**問題:** 抜粋テキストの「実は、主人公のように自己啓発」から「ファシリテーションを行う人。」までを、一字一句変えずに再掲せよ。

**抜粋テキスト:**
________

自己啓発: 2008年3月アーカイブ
本屋の自己啓発のコーナーで見つけたのですが、タイトルと表紙の絵を見て、置く場所を間違えているんじゃないかと思いました。
しかし、確かに自己啓発の本です。
後で知ったのですが、すでにベストセラーとなっていて、今年、テレビドラマになるそうです。
ここのところ、自己啓発本にも飽きてきたこともあって、なんとなく面白そうなので読んでみることにしました。
実は、主人公のように自己啓発本をたくさん読んでも、なにひとつ変わることのできない人に向けた本でもありました。ちょっと耳が痛いような・・・
物語は、ガネーシャというインドのゾウの神様が、主人公に自分の教え子という世界の偉人たちの話を交えながら、成功するための課題を与えていくという流れで進んでいきます。
この流れで、どうやって成功するんだろうと思いながら読んでいくと、結局は無難な展開でまとめられて終わってしまいます。
といっても、つまらないということではないのですが、具体的な成功の過程が書かれているわけではありません。
ガネーシャの教えは自己啓発本によくあるような内容で、最初は、これを面白おかしく読ませてくれるという本なんだろうと思いました。
しかし後半、主人公はガネーシャからこのままじゃ変われないと言われ、成功するための最後の課題に入ります。
この点が他の自己啓発本とは違うところ、自己啓発本を読んでいるだけでは成功しないよというアドバイスなのでしょう。
帯に書いてあるほど、おかしくてたまらないというほどのものではありませんでしたが、ほのぼのとしたおかしさと、ちょっと切ないような結末は読んでみて悪い気はしませんでした。
ファシリテーターとは、グループ活動が円滑に行われるように、中立的な立場から支援を行うファシリテーションを行う人。
狭義には会議の進行役を指すことが多いようですが、これを通して、プロジェクト、ビジネスを成功に結びつける活動、役割にも使われます。

________

**データ:**
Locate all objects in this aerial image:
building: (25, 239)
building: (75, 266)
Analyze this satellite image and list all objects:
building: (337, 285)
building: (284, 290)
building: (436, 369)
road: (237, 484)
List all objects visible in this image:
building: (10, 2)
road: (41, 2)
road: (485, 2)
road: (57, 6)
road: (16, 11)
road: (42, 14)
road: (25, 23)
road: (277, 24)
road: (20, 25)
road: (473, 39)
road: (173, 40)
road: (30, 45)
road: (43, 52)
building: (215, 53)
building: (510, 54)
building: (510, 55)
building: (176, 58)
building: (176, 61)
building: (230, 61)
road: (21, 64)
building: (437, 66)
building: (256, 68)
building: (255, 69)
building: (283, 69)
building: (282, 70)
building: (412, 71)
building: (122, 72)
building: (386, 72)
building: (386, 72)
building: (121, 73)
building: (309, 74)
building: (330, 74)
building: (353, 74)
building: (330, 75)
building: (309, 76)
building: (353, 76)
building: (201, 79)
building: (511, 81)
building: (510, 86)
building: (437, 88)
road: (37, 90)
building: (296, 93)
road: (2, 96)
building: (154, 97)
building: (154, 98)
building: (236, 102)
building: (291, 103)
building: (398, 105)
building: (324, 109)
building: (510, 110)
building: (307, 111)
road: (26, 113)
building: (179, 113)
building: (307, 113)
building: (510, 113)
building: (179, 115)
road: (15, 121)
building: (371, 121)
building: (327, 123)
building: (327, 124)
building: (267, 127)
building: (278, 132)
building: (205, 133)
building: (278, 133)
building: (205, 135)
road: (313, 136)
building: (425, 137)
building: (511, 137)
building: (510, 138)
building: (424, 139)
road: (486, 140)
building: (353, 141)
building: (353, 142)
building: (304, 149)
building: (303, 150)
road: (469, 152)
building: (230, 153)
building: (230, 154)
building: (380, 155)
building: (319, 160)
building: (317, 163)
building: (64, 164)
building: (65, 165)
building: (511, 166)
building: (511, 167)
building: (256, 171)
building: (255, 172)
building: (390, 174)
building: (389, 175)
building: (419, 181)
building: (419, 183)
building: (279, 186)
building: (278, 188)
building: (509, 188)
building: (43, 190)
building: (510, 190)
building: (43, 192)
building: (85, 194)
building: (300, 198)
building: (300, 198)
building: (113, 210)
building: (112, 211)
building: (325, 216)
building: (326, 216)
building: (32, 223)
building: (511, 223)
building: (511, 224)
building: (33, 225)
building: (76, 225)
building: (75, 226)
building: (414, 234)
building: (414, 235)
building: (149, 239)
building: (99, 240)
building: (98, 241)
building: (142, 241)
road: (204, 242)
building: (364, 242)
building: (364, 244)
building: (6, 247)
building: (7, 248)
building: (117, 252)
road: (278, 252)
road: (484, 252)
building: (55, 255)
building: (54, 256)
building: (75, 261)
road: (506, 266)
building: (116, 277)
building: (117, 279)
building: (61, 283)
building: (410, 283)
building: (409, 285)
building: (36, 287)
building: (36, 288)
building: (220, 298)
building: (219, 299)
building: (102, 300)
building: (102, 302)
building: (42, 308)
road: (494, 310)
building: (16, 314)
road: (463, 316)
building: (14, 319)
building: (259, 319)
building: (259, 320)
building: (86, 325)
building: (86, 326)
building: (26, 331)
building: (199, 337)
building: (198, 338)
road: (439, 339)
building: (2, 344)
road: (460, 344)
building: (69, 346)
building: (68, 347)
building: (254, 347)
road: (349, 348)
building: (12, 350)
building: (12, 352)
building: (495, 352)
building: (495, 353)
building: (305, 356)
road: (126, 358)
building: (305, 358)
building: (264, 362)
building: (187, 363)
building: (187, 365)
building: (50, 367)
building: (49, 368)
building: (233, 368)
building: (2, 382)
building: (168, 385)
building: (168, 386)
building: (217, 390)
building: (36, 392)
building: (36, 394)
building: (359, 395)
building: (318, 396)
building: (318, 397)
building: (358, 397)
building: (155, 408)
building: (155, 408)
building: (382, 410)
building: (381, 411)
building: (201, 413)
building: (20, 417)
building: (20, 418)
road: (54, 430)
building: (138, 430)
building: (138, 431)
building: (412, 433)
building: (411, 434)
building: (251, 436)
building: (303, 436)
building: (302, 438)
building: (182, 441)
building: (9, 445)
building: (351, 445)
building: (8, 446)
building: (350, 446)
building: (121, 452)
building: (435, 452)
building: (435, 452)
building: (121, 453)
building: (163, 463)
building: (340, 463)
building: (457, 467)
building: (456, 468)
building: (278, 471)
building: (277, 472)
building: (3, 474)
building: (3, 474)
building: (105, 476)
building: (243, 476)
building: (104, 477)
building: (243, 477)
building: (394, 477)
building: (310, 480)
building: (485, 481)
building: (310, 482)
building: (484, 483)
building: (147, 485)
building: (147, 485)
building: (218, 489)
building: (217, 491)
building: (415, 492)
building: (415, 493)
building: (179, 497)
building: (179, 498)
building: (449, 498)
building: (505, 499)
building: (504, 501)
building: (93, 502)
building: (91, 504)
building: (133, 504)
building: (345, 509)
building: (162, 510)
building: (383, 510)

________

**解答例:**
実は、主人公のように自己啓発本をたくさん読んでも、なにひとつ変わることのできない人に向けた本でもありました。ちょっと耳が痛いような・・・
物語は、ガネーシャというインドのゾウの神様が、主人公に自分の教え子という世界の偉人たちの話を交えながら、成功するための課題を与えていくという流れで進んでいきます。
この流れで、どうやって成功するんだろうと思いながら読んでいくと、結局は無難な展開でまとめられて終わってしまいます。
といっても、つまらないということではないのですが、具体的な成功の過程が書かれているわけではありません。
ガネーシャの教えは自己啓発本によくあるような内容で、最初は、これを面白おかしく読ませてくれるという本なんだろうと思いました。
しかし後半、主人公はガネーシャからこのままじゃ変われないと言われ、成功するための最後の課題に入ります。
この点が他の自己啓発本とは違うところ、自己啓発本を読んでいるだけでは成功しないよというアドバイスなのでしょう。
帯に書いてあるほど、おかしくてたまらないというほどのものではありませんでしたが、ほのぼのとしたおかしさと、ちょっと切ないような結末は読んでみて悪い気はしませんでした。
ファシリテーターとは、グループ活動が円滑に行われるように、中立的な立場から支援を行うファシリテーションを行う人。